The cell below imports all necessary libraries and defines some global constants.  

In [12]:
from matplotlib.image import imread
from sklearn.model_selection import train_test_split
from sklearn.cluster import MiniBatchKMeans
import numpy as np
import pandas as pd

# each image dimension is (128, 384). After segmentation the following will be the dimensions of each character.
charHeight = 128
charWidth = 128
numImages = 48574

vectorLength = 16384

imgPath = "SoML-50/SoML-50/data/"
csvPath = "SoML-50/SoML-50/annotations.csv"

def getPathOfImg (index):
    return (imgPath + str (index) + ".jpg")

def getLabelOfImg (df,index):
    return (df.loc[df['Image'] == (str(index) + '.jpg')]['Label'].values[0])

def getValueOfImg (df, index):
    return (int(df.loc[df['Image'] == (str(index) + '.jpg')]['Value'].values[0]))


Now we divide the data set into training and testing sets

In [13]:
imgIndex = [ i for i in range (1, numImages+1)]
train_set, test_set = train_test_split (imgIndex, test_size= 0.1, random_state= 1)

df = pd.read_csv (csvPath)

print (getLabelOfImg (df,5))
print (getValueOfImg (df,6))

prefix
4


The below cell takes the image number and returns the numpy array of length 3 - Ready for applying K-means clustering algorithm.

In [14]:
def vectoriseImg (image):
    return np.reshape (image, (1,-1))

def getSegmentedVectors (df,index):
    """ This function returns a numpy array of the three character images of shape (128,128) present in index.jpg after converting them into vectors 
    as required by K-Means algorithm. You cannot directly apply K-Means to image Matrices.
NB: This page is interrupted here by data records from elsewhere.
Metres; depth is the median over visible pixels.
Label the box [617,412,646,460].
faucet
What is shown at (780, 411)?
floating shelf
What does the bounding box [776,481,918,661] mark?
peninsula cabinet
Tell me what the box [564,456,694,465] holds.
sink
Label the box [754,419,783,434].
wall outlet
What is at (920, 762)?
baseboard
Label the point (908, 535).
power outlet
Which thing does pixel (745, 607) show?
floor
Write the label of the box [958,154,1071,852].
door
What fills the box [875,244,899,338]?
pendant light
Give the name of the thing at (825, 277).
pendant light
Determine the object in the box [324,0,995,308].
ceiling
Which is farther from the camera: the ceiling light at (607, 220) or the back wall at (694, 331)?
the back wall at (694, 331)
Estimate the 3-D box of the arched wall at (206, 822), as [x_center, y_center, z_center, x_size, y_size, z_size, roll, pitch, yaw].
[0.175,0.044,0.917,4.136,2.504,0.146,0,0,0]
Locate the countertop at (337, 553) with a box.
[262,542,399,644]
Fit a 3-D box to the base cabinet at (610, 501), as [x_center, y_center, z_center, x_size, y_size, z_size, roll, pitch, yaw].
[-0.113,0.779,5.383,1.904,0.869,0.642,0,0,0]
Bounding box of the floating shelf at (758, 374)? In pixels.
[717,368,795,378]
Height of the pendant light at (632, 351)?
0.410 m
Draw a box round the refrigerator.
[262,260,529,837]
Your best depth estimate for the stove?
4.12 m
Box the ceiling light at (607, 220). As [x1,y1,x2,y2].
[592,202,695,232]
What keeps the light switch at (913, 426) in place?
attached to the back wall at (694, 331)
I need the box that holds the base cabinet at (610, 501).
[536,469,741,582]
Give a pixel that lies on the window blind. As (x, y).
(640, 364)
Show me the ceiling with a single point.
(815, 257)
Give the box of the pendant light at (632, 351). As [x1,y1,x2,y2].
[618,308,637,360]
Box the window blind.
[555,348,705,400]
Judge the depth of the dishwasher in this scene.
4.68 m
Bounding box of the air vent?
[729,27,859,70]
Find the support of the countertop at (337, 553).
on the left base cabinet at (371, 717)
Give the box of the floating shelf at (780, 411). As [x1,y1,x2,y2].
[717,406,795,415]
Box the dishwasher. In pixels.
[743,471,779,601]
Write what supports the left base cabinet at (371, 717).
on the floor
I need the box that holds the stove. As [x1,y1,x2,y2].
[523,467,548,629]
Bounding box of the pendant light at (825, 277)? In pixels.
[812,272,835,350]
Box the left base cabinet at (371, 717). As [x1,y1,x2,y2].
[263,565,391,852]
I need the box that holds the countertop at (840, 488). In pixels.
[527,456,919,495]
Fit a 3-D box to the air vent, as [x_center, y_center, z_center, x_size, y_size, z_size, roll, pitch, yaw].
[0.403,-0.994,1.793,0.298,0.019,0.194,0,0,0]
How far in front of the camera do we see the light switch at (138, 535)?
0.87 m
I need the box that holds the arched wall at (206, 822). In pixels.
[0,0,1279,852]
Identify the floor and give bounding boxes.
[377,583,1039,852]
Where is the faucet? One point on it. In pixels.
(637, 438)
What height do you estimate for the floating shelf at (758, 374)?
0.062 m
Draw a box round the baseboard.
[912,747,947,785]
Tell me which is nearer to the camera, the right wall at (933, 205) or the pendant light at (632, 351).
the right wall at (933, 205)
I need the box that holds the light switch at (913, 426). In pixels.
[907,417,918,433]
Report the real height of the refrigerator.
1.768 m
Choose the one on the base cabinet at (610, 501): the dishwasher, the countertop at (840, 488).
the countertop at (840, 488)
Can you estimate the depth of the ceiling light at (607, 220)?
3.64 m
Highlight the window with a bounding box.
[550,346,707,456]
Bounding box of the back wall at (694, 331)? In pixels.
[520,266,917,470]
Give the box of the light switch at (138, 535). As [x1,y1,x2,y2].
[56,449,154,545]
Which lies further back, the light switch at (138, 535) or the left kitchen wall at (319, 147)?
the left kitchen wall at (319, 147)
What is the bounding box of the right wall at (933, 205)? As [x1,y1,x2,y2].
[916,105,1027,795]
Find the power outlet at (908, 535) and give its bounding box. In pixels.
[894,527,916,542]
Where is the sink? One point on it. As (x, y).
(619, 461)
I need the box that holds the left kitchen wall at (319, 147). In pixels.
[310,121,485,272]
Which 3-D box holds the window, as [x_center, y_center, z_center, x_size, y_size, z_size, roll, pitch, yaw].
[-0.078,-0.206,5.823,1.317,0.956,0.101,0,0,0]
First need to vectorise image matrix. 
    Also, the operator is always present at [0] and other two operands at [1] and [2] in the order in which the operator has to be applied."""
    
    image = imread (getPathOfImg(index))
    label = getLabelOfImg (df, index)
    if (label == 'prefix'):
        charArray = np.array ([image[:, 0:charWidth],image[:, charWidth:(2*charWidth)],image[:, (2*charWidth):]])
    elif (label == 'postfix'):
        charArray = np.array ([image[:, (2*charWidth):],image[:, 0:charWidth],image[:, charWidth:(2*charWidth)]])
    else:
        charArray = np.array ([image[:, charWidth:(2*charWidth)],image[:, 0:charWidth],image[:, (2*charWidth):]])
    
    ans = np.array ([vectoriseImg (charArray[i]) for i in range (3)])
    return ans

print ((getSegmentedVectors (df, 6).shape))

(3, 1, 16384)


Now create numpy matrices on which KMeans class object will cluster the rows. We create three numpy arrays, each for the two operand vectors and one for the operator vector. 
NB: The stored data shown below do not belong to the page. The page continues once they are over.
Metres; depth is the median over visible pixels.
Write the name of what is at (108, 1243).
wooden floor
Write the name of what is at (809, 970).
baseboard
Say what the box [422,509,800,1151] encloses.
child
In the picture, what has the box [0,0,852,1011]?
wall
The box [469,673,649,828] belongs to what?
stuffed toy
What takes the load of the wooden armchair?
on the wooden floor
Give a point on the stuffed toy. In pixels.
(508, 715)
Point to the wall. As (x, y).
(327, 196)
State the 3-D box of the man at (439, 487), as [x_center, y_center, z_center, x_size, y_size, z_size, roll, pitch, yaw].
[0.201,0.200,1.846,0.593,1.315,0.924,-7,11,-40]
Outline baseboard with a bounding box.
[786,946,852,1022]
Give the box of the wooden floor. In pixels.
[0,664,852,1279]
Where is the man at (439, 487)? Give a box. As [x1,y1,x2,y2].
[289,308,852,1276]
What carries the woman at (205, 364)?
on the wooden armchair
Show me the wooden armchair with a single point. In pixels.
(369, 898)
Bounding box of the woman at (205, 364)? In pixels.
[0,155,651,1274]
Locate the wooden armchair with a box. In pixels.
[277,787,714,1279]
Note that we initialize the arrays with the required shape at the beginning itself. We should not do append to numpy arrays as they are stored in contiguous blocks of memory and whole array needs to be copied again and again in order to append. Source: https://stackoverflow.com/questions/568962/how-do-i-create-an-empty-array-matrix-in-numpy

I faced with a problem here - I cannot initialize 3 arrays as big as len(train_set) * vectorLength = ~ 45000 * 16000 =~ 10^9. My entire 16 GB ram was not enough and the laptop kept on freezing. Hence I chose the mini batch training which took mini batches of size 10 images at a time and trained the k means clustering model.



In [19]:
# our matrices on which mini batch KMeans clustering will work are declared. 
operators = np.empty (shape = [10, vectorLength], dtype = int)
operands = np.empty (shape = [20, vectorLength], dtype = int)


# now initialize KMeans class object. 
operatorCluster = MiniBatchKMeans( n_clusters = 4, random_state=0, batch_size = 10)
operandCluster = MiniBatchKMeans( n_clusters= 10, random_state=0, batch_size = 20)
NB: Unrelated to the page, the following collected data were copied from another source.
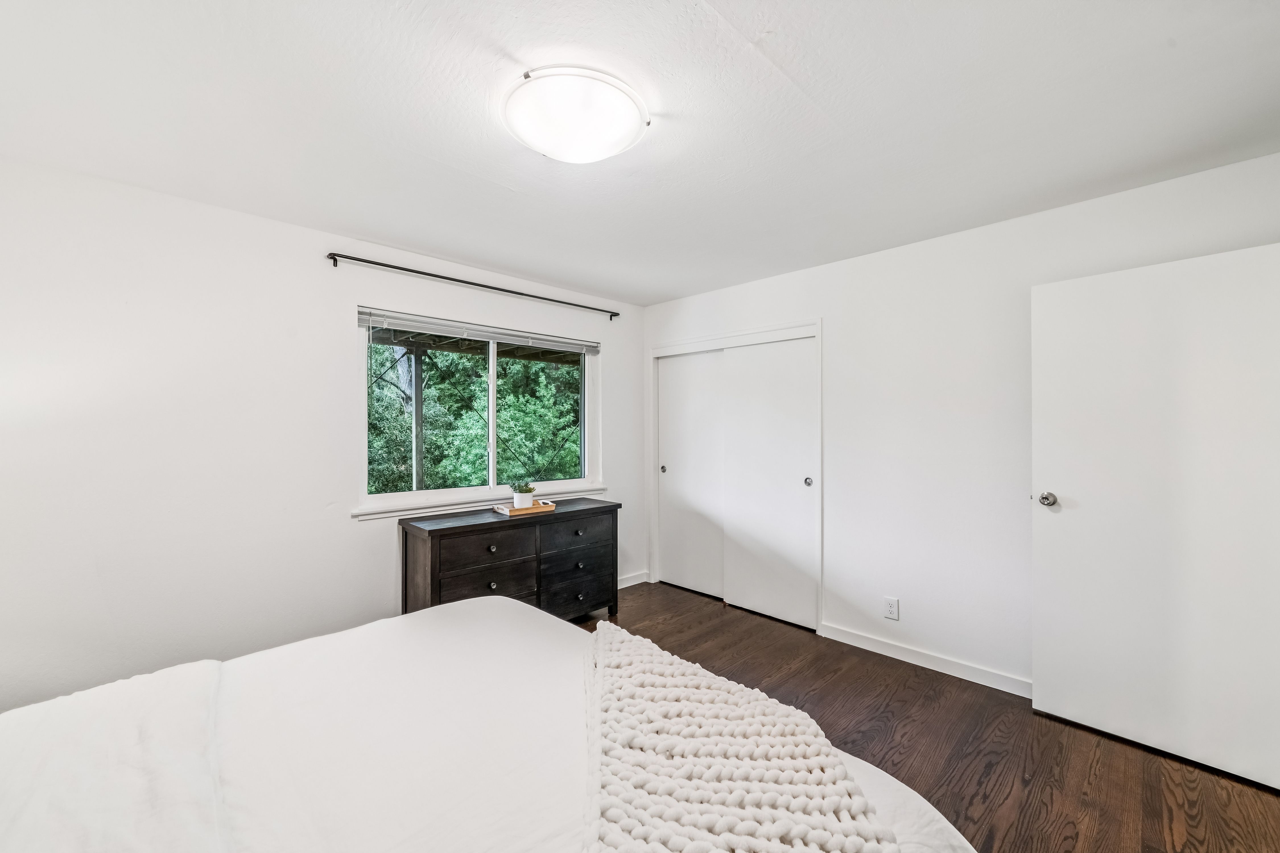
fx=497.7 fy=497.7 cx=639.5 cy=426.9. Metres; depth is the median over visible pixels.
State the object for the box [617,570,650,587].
baseboard
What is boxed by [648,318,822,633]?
closet door frame
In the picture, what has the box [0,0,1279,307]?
ceiling
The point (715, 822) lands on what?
knit blanket
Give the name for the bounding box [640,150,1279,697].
right wall
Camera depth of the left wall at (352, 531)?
2.35 m
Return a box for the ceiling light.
[502,66,650,162]
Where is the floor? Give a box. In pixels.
[579,581,1279,852]
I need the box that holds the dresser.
[398,497,621,621]
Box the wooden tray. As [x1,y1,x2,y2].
[490,498,556,516]
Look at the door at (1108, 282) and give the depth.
2.05 m
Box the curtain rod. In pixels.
[326,252,621,318]
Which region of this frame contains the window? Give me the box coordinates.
[355,309,602,511]
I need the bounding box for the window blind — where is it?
[356,308,607,354]
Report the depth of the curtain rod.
3.13 m
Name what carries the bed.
on the floor
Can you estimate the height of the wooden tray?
0.043 m
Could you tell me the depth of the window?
3.45 m
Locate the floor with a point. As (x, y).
(910, 677)
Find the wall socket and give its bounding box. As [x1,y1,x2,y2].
[883,596,899,620]
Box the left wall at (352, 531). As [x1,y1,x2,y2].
[0,154,640,712]
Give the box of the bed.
[0,594,979,852]
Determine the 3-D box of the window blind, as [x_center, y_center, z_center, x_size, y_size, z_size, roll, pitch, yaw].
[-0.994,-0.629,3.496,1.688,0.098,0.056,0,0,-45]
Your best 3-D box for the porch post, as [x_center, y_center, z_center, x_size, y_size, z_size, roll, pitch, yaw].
[-2.374,0.372,5.323,0.120,2.361,0.108,0,0,-45]
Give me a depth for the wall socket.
2.92 m
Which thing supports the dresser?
on the floor
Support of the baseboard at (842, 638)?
attached to the right wall at (840, 337)
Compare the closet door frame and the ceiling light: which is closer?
the ceiling light
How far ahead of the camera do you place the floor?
2.10 m
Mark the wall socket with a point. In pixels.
(890, 603)
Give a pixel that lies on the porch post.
(417, 411)
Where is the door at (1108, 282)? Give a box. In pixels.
[1031,240,1279,794]
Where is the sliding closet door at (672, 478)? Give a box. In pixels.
[657,350,725,597]
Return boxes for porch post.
[409,346,425,489]
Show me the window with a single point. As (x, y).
(494, 369)
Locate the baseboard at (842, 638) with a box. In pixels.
[819,622,1030,697]
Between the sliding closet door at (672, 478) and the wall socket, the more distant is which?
the sliding closet door at (672, 478)
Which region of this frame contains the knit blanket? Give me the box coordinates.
[583,621,897,852]
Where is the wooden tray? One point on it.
(502, 511)
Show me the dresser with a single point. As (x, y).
(432, 551)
for i in range (1,len(train_set)-10, 10):
    for j in range (i,i+10):
        segments = getSegmentedVectors (df, train_set[j])
        operators[j-i] , operands[j-i], operands[j-i + 10] = segments[0] , segments[1] , segments[2]
    operatorCluster = operatorCluster.partial_fit(operators)
    operandCluster = operandCluster.partial_fit(operands)
    
# now our we have trained our clustering model. This cell took approximately 190 seconds to run.

In [25]:
sorted_df = df.sort_values (by = ['Value'])
#print (sorted_df.tail (20))
sorted_df.describe()


Unnamed: 0,Value
count,50000.0
mean,8.98578
std,14.079506
min,-9.0
25%,0.0
50%,5.0
75%,12.0
max,81.0